═══ RECORDS SHOWN

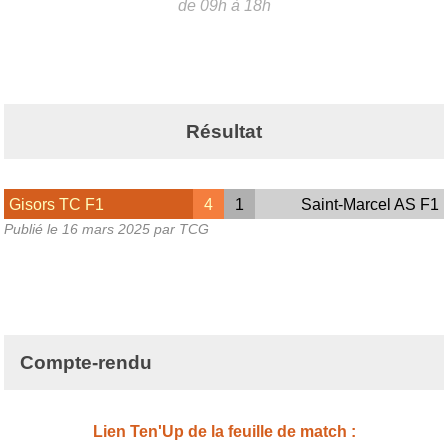
de 09h à 18h
Résultat
Gisors TC F1
4
1
Saint-Marcel AS F1
Publié le
16 mars 2025
par TCG
Compte-rendu
Lien Ten'Up de la feuille de match :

══════

Convert the lines above into a JSON list of strings with one string per line, omitting blank lines and leaving out the pictures.

* [EXERCISE ANSWER]:
[
  "de 09h à 18h",
  "Résultat",
  "Gisors TC F1",
  "4",
  "1",
  "Saint-Marcel AS F1",
  "Publié le",
  "16 mars 2025",
  "par TCG",
  "Compte-rendu",
  "Lien Ten'Up de la feuille de match :"
]